On the occasion of Armenia's independence day, guest blogger Gagik Stepan-Sarkissian reflects on the reception of Shakespeare's tragedies in Armenia and the ubiquity of the name 'Hamlet' in his native country.

Gagik Stepan-Sarkissian

Dr Gagik Stepan-Sarkissian is a retired biochemist. He has taught and led research groups at Teheran State University and the University of Sheffield before moving to the private sector working in biotechnology and agribusiness across Europe. He developed the first Armenian syllabus for the Foreign and Commonwealth Office and taught there over several years. He is an Administrator at the Armenian Institute in London, where he is also the Institute Librarian, Research Advisor and East Armenian teacher. 

My first encounter with Shakespeare was through Hamlet. I was 5 years old. There were two Hamlets in my Armenian kindergarten. There were further three Hamlets among my parents’ acquaintances. In all the time that I have lived in the country of the Bard I have yet to meet an Englishman called Hamlet.

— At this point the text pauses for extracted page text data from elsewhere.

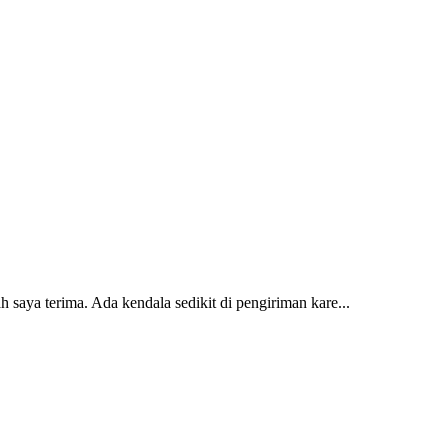
 saya terima. Ada kendala sedikit di pengiriman kare...
2 dan kursi teras saya sudah saya terima dan p...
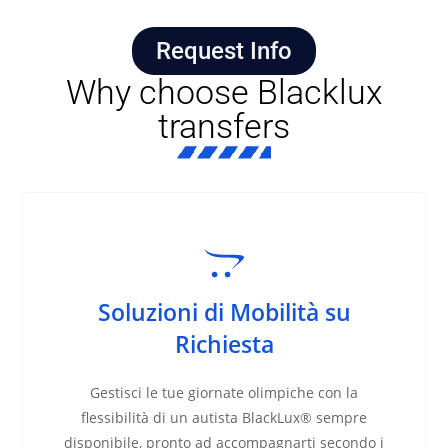
Request Info
Why choose Blacklux
transfers
Soluzioni di Mobilità su
Richiesta
Gestisci le tue giornate olimpiche con la
flessibilità di un autista BlackLux® sempre
disponibile, pronto ad accompagnarti secondo i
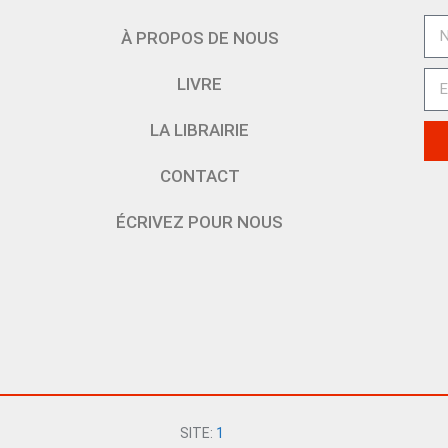
À PROPOS DE NOUS
LIVRE
LA LIBRAIRIE
CONTACT
ÉCRIVEZ POUR NOUS
SITE:
1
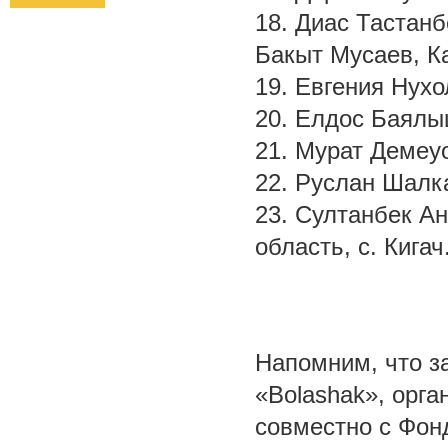
18. Диас Тастан
Бакыт Мусаев, Ка
19. Евгения Нухо
20. Елдос Баялыш
21. Мурат Демеуо
22. Руслан Шалка
23. Султанбек А
область, с. Кигач
Напомним, что за
«Bolashak», орг
совместно с Фон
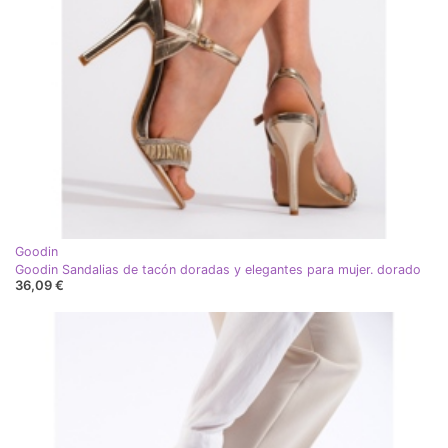
Goodin
Goodin Sandalias de tacón doradas y elegantes para mujer. dorado
36,09 €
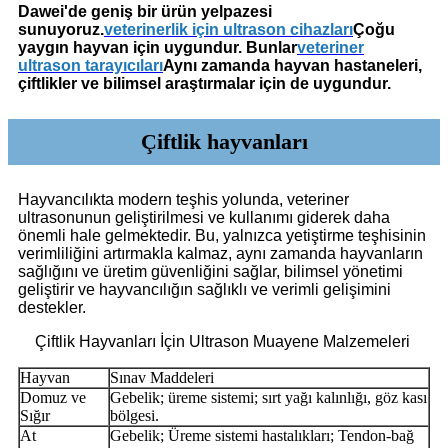
Dawei'de geniş bir ürün yelpazesi
sunuyoruz.
veterinerlik için ultrason cihazları
Çoğu
yaygın hayvan için uygundur. Bunlar
veteriner
ultrason tarayıcıları
Aynı zamanda hayvan hastaneleri,
çiftlikler ve bilimsel araştırmalar için de uygundur.
Çiftlik hayvanları
Hayvancılıkta modern teşhis yolunda, veteriner
ultrasonunun geliştirilmesi ve kullanımı giderek daha
önemli hale gelmektedir. Bu, yalnızca yetiştirme teşhisinin
verimliliğini artırmakla kalmaz, aynı zamanda hayvanların
sağlığını ve üretim güvenliğini sağlar, bilimsel yönetimi
geliştirir ve hayvancılığın sağlıklı ve verimli gelişimini
destekler.
Çiftlik Hayvanları İçin Ultrason Muayene Malzemeleri
Hayvan
Sınav Maddeleri
Domuz ve
Gebelik; üreme sistemi; sırt yağı kalınlığı, göz kası
Sığır
bölgesi.
At
Gebelik; Üreme sistemi hastalıkları; Tendon-bağ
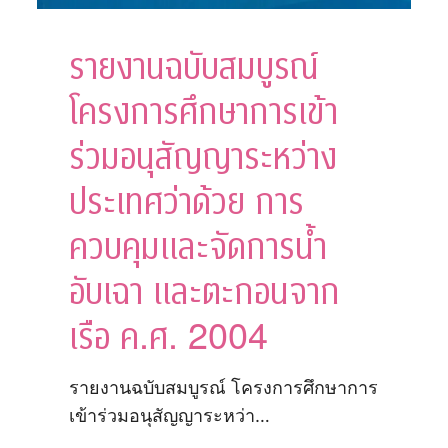
ให้
เกิด
รายงานฉบับสมบูรณ์
ความ
ไม่
โครงการศึกษาการเข้า
เป็น
ธรรม
ร่วมอนุสัญญาระหว่าง
เนื่องจาก
ความ
ประเทศว่าด้วย การ
ไม่
เสมอ
ควบคุมและจัดการน้ำ
ภาค
ของ
อับเฉา และตะกอนจาก
คู่
สัญญา”
เรือ ค.ศ. 2004
รายงานฉบับสมบูรณ์ โครงการศึกษาการ
เข้าร่วมอนุสัญญาระหว่า…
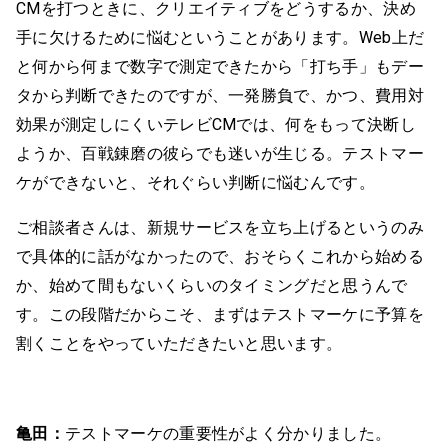
CMを打つときに、クリエイティブをどうするか、決め
手に欠けるために悩むということがあります。Web上だ
と何から何まで数字で測定できたから「打ち手」もデー
タから判断できたのですが、一発勝負で、かつ、費用対
効果が測定しにくいテレビCMでは、何をもって決断し
ようか、百戦錬磨の彼らでも迷いが生じる。テストマー
ケができないと、それぐらい判断に悩むんです。
ご相談者さんは、新規サービスを立ち上げるというのみ
で具体的に話がなかったので、おそらくこれから始める
か、始めて間もないくらいのタイミングだと思うんで
す。この段階だからこそ、まずはテストマーケに予算を
割くことをやっていただきたいと思います。
亀田：
テストマーケの重要性がよく分かりました。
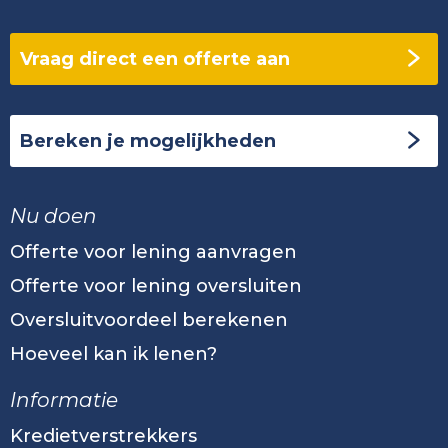
Vraag direct een offerte aan
Bereken je mogelijkheden
Nu doen
Offerte voor lening aanvragen
Offerte voor lening oversluiten
Oversluitvoordeel berekenen
Hoeveel kan ik lenen?
Informatie
Kredietverstrekkers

What is the reason for the popularity of Shakespeare’s tragic figure – or at least his name – among Armenians in Armenia, in the former Soviet Union and also in Iran? 

According to some reports Shakespeare and his plays were first mentioned in an Armenian book published in the late 1600s. In his autobiography published in 1792, Joseph Emin, one of the pioneers of the Armenian liberation movement, mentions Shylock and Othello. Emin also knew David Garrick and refers to him in one of his letters to Elizabeth Montagu.

The first piecemeal attempts to translate Shakespeare into Armenian were made in the early 1820s in India. Excerpts were translated from The Two Gentlemen of Verona and A Midsummer Night’s Dream followed by Romeo and JulietAntony and Cleopatra and Julius Caesar. Translations of complete plays started appearing in the 1850s with the publication of The Comedy of Errors in Smyrna in 1853. 

Hamlet in Armenian
Hamlet in Armenian

There followed a plethora of Armenian intellectuals, novelists and poets who tried their hand at translating Shakespeare’s most popular plays. By the end of the 20th century there were no fewer than 6 translations of King Lear and 5 translations of Hamlet with fewer renderings of other plays.

Among all the existing translations those by Hovhannes Massehian are considered to be by far the most refined. Born in Teheran, Massehian entered the Persian diplomatic service and served as Minster Plenipotentiary in Berlin and London before becoming the first Persian Ambassador in Japan. In 1916 he represented Persia at Shakespeare tercentenary celebrations in London. Massehian began translating Shakespeare in the early 1890s and continued publishing the plays into the 1920s. Altogether he produced translations of 9 tragedies and 5 comedies, strangely avoiding the histories.  

The Merchant of Venice was the first Shakespeare play performed in Armenian in 1866. The popularity of this and other plays soared among audiences in the 19th and 20th centuries wherever there was an Armenian theatre, and most particularly in the Caucasus and adjacent regions, which somewhat explains the ubiquity of Armenian Hamlets in these areas.